■ Goal of the exercise: Where the word "back" appears in a line below, copy the whole line.

■ Input records:
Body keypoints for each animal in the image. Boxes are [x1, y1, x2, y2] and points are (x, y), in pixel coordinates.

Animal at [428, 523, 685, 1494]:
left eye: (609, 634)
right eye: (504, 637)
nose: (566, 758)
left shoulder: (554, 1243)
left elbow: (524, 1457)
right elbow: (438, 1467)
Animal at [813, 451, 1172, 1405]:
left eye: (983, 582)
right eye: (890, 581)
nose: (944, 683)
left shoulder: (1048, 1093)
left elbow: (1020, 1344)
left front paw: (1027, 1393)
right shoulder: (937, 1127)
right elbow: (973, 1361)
* * *
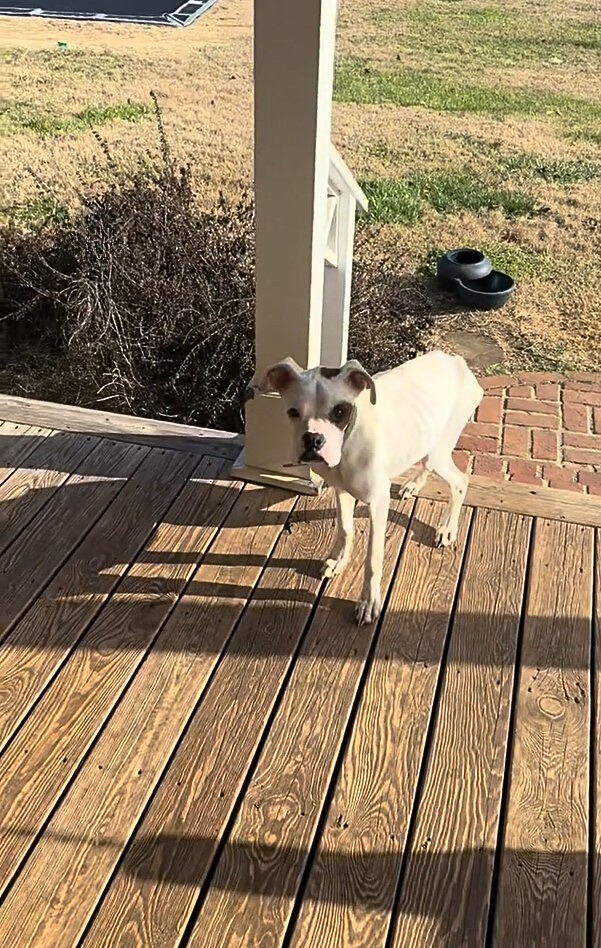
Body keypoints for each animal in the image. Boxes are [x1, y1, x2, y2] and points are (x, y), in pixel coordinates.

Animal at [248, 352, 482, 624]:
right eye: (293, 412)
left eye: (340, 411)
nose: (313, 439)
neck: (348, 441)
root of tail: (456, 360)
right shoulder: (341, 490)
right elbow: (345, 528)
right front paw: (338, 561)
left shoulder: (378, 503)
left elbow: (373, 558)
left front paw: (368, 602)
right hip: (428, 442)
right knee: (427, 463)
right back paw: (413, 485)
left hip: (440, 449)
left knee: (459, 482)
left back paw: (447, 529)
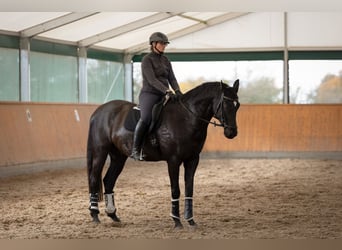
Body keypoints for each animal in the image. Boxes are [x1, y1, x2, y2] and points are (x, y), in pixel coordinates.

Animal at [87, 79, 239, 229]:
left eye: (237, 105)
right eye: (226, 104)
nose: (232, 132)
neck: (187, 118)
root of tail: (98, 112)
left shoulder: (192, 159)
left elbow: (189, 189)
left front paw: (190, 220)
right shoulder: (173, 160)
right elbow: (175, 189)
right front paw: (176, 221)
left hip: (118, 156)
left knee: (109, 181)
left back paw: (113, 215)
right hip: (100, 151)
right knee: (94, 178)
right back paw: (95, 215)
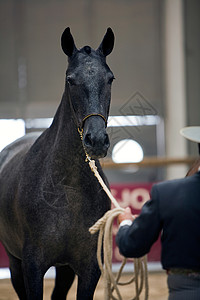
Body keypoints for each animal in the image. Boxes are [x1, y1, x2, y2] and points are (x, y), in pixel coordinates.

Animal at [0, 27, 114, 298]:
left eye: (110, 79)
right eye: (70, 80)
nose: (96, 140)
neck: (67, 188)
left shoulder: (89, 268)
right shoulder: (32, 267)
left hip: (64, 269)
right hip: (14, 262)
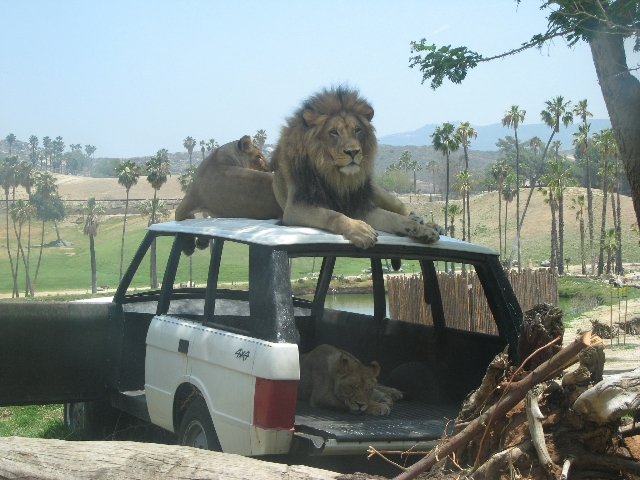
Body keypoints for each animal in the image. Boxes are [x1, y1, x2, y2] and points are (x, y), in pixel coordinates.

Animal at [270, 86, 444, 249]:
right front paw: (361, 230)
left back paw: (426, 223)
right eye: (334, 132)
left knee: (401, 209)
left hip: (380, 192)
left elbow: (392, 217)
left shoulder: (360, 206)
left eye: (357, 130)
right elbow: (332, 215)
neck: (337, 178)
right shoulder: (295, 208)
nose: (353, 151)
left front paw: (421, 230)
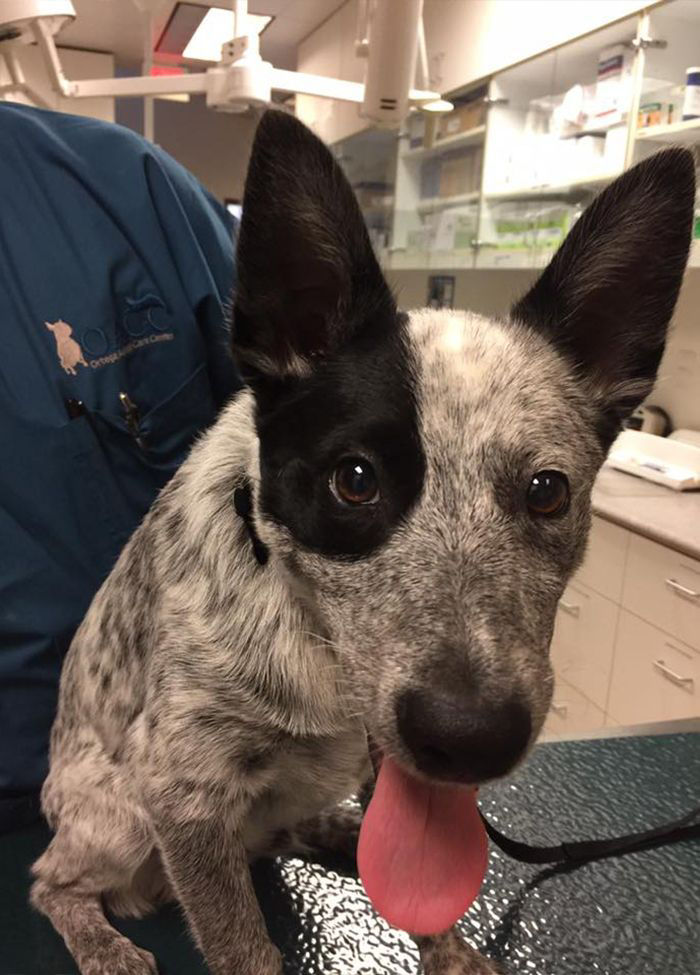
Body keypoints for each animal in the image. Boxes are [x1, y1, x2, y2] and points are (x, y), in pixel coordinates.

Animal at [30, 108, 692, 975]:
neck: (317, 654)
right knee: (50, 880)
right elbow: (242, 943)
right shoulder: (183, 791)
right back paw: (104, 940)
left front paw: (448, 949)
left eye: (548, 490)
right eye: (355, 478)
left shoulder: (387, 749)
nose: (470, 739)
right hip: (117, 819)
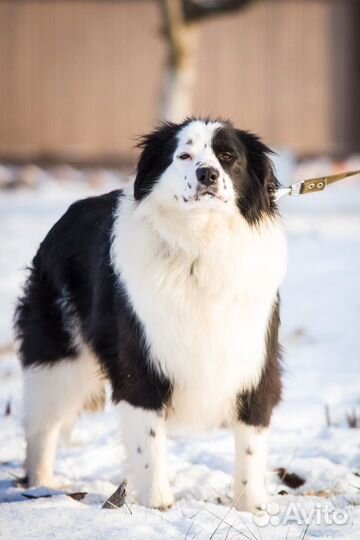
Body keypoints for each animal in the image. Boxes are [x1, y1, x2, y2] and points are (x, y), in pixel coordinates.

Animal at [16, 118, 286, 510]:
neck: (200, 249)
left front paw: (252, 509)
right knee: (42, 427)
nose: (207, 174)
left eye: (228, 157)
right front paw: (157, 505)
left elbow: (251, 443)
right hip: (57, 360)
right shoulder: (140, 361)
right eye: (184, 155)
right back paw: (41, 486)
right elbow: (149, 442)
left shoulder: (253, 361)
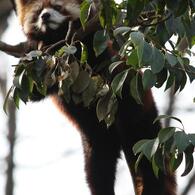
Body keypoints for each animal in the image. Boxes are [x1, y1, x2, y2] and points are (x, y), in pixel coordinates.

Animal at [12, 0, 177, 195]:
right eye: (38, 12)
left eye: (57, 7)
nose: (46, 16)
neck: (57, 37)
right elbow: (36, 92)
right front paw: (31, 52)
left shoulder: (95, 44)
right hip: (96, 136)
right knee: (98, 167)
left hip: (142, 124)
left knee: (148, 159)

■ Exercise answer:
right back paw: (413, 485)
left back paw: (447, 529)
left back paw: (113, 215)
right back paw: (95, 215)
left back paw: (426, 223)
right back paw: (104, 940)
right back paw: (41, 486)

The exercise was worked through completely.